Data for this task.
※

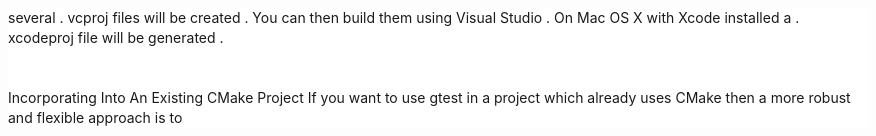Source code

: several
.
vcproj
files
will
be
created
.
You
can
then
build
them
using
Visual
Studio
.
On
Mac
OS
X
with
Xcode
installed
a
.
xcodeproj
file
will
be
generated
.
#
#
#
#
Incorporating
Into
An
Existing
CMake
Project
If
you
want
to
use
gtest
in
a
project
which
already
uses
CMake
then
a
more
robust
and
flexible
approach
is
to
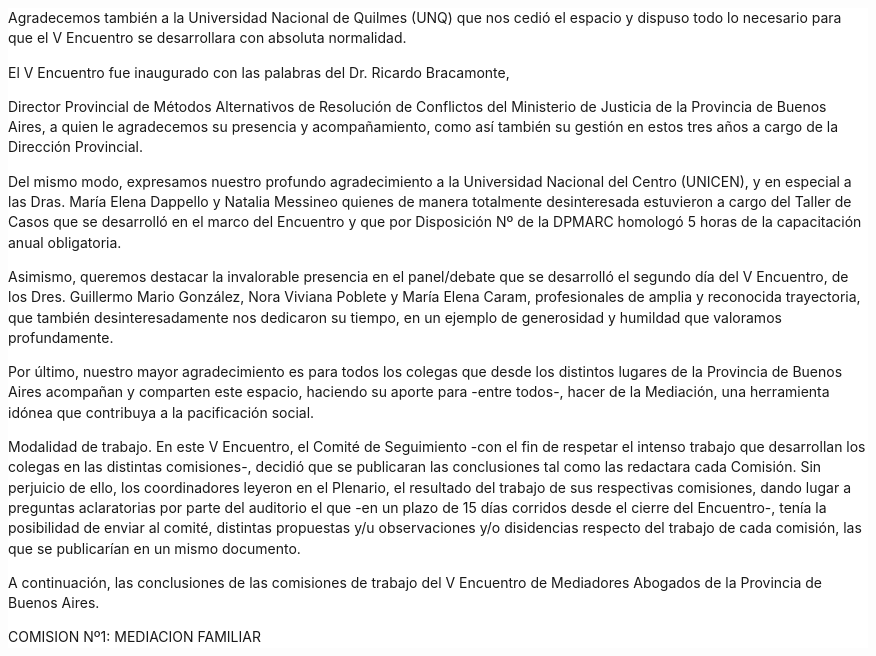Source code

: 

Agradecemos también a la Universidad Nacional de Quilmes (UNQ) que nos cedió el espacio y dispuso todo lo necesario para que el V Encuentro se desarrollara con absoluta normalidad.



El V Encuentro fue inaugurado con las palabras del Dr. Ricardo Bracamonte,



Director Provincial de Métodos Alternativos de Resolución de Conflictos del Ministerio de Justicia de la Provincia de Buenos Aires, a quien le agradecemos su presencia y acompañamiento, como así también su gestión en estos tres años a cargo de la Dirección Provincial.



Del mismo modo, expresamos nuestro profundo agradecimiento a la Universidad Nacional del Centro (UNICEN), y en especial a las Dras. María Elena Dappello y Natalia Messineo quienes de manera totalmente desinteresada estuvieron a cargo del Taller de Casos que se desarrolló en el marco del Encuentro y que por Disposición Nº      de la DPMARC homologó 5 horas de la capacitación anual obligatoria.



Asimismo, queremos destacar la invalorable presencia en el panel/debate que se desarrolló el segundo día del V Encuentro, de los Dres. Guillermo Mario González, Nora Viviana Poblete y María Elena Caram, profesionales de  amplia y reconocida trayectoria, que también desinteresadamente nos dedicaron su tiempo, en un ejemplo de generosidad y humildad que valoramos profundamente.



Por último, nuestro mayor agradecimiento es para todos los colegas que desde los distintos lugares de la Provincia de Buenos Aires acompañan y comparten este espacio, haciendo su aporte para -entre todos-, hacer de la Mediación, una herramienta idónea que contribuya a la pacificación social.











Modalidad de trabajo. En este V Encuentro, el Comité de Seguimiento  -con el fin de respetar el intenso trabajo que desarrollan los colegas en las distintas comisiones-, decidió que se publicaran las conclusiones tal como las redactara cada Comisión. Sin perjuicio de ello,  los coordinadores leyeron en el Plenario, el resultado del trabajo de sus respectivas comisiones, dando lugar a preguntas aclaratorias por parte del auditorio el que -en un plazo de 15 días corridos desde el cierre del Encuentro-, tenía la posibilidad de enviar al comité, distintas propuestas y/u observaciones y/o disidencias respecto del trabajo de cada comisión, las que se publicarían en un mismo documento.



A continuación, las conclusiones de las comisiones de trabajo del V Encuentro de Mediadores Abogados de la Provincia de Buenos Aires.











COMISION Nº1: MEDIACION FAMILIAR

※

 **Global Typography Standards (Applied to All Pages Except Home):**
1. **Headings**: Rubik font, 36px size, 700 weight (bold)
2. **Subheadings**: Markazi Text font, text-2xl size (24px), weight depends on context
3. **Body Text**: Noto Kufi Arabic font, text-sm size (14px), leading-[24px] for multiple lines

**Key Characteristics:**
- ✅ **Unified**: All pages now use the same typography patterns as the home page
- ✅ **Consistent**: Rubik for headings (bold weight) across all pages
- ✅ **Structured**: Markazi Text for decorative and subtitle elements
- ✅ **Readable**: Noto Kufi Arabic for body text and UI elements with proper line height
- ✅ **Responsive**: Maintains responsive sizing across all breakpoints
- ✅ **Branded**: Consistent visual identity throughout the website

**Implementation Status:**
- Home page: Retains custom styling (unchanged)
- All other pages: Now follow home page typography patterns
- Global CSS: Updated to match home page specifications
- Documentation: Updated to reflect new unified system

※

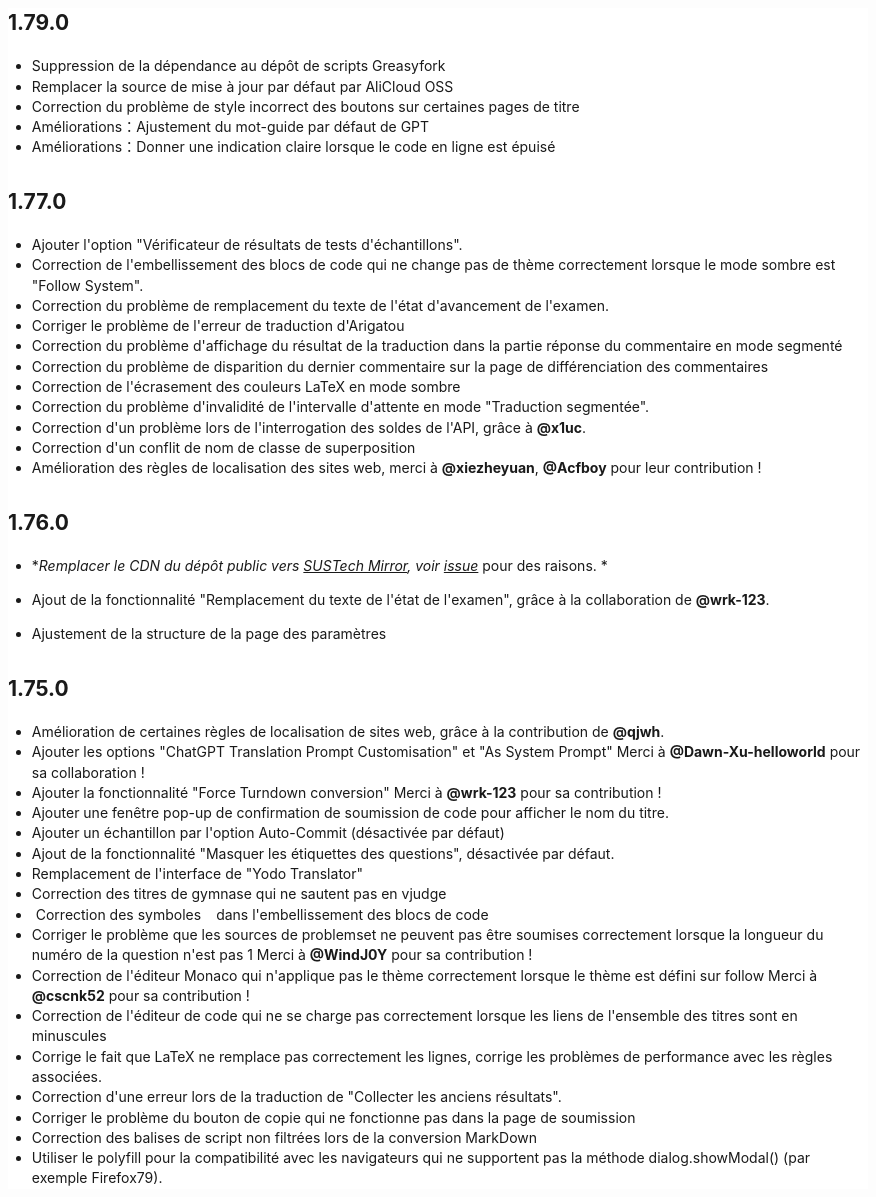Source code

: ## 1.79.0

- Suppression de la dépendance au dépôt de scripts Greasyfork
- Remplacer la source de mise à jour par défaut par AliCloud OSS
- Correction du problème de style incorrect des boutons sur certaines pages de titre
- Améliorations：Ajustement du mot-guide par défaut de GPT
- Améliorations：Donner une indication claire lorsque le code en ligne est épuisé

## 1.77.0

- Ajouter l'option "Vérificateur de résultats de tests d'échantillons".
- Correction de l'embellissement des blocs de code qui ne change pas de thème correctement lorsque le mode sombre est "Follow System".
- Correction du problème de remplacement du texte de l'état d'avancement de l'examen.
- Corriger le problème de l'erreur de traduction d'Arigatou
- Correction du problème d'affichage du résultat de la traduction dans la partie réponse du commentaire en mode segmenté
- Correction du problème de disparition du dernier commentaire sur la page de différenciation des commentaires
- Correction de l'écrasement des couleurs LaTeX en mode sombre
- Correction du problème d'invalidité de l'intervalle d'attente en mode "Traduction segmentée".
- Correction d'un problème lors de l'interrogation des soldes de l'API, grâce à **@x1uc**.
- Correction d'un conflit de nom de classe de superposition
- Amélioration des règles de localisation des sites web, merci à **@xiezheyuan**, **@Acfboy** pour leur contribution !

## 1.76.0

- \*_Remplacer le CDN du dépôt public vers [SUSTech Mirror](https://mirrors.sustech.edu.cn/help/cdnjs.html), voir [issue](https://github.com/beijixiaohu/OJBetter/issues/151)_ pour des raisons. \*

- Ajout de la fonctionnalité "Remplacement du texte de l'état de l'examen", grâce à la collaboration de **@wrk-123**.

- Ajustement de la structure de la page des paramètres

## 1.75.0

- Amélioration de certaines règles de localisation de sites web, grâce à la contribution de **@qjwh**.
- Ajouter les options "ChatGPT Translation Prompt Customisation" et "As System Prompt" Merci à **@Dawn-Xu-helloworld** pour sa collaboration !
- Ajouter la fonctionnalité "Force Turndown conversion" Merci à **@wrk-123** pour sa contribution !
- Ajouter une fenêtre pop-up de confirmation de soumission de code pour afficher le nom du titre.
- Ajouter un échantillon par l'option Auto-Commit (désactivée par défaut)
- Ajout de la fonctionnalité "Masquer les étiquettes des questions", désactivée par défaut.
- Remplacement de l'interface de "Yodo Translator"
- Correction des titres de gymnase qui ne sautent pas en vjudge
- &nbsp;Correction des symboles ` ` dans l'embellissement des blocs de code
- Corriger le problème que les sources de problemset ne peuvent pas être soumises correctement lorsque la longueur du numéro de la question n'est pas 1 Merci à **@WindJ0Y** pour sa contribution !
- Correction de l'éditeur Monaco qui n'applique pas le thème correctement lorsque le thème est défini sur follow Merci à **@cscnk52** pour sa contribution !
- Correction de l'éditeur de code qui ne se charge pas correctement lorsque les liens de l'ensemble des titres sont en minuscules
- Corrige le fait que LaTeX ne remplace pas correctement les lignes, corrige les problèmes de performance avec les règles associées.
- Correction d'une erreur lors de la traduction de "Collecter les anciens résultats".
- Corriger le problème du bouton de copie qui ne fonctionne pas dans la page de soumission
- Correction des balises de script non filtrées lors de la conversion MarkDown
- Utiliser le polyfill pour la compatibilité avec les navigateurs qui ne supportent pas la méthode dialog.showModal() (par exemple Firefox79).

※

Copy the records above from the line containing "Agradecemos también a" up to and including the line containing "Director Provincial de", keeping every character as it appears.

Agradecemos también a la Universidad Nacional de Quilmes (UNQ) que nos cedió el espacio y dispuso todo lo necesario para que el V Encuentro se desarrollara con absoluta normalidad.



El V Encuentro fue inaugurado con las palabras del Dr. Ricardo Bracamonte,



Director Provincial de Métodos Alternativos de Resolución de Conflictos del Ministerio de Justicia de la Provincia de Buenos Aires, a quien le agradecemos su presencia y acompañamiento, como así también su gestión en estos tres años a cargo de la Dirección Provincial.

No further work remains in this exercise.